The six-party talks involve the two Koreas, China, Japan, Russia and the US but have been stalled since North Korea said six months ago it was quitting them.
The North recently telegraphed it wanted better relations with Washington, freeing two jailed US journalists in August and signaling 10 days ago that it could return to the six-way talks but wanted to talk to the US first.
It is unclear what may have triggered the recent warming.
After Pyongyang conducted its second nuclear test, the UN Security Council imposed fresh sanctions on North Korea that are designed to restrict its arms sales, which provide a vital source of hard currency for the impoverished country.
The US, which has said it has not decided on bilateral talks, wants some assurance North Korea will actually return to six-party talks and recommit to abandoning its nuclear programs before engaging directly.
US analysts said that by allowing Ri to visit, the administration of US President Barack Obama might be signaling a desire to explore whether direct talks between the US and North Korea might lead to a resumption of wider denuclearization talks.
“Washington is telling Pyongyang that they are interested in keeping the dynamic going, the trend towards dialogue that we have seen in recent weeks,” said Evans Revere, president of the Korea Society in New York.

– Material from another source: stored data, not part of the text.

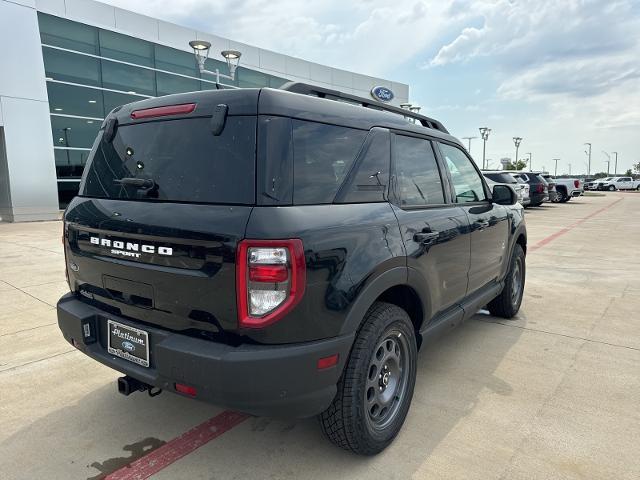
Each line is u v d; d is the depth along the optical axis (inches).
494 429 109.9
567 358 151.9
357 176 96.1
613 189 2047.2
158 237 85.4
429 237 110.8
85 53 671.8
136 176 95.3
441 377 137.8
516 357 152.9
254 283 76.7
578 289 245.3
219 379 77.7
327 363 83.3
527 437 106.5
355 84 1098.7
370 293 90.3
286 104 84.8
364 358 91.6
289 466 96.8
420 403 122.3
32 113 613.0
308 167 85.8
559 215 725.9
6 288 238.7
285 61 946.7
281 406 80.6
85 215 101.5
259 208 78.4
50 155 634.2
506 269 177.2
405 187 112.0
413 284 105.3
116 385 132.1
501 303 188.2
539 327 183.2
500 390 129.6
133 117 100.1
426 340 117.6
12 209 607.5
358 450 96.0
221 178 82.8
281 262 76.7
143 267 88.5
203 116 87.4
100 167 105.5
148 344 90.0
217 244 78.2
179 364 81.7
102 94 694.5
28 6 598.9
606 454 100.2
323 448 103.1
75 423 112.7
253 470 95.6
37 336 169.3
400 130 114.1
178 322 86.2
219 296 79.3
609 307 211.0
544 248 389.7
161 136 93.1
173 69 776.9
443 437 106.7
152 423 112.9
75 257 105.8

“[It suggests] the administration is interested in keeping the dialogue ball in play,” he added.
The New York-based Korea Society and another nonprofit group, the National Committee on American Foreign Policy, have invited Ri to take part in an Oct. 30 seminar in New York with private scholars, former government officials and analysts.
Separately, Ri has been invited to take part in the Northeast Asia Cooperative Dialogue at the University of California, San Diego.
Bruce Klingner, an analyst at the conservative Heritage Foundation think tank in Washington, said there still appeared to be a “chasm” between the US and the North.
The US wants North Korea to give up its nuclear programs, which it sees as a direct threat to US allies South Korea and Japan, while North Korea has recently made clear that it wants to be accepted as a nuclear state.
“As of now, the two sides have irreconcilable differences,” Klingner said. “A meeting between US officials and Ri Gun would be to explore whether a bridge can be built.”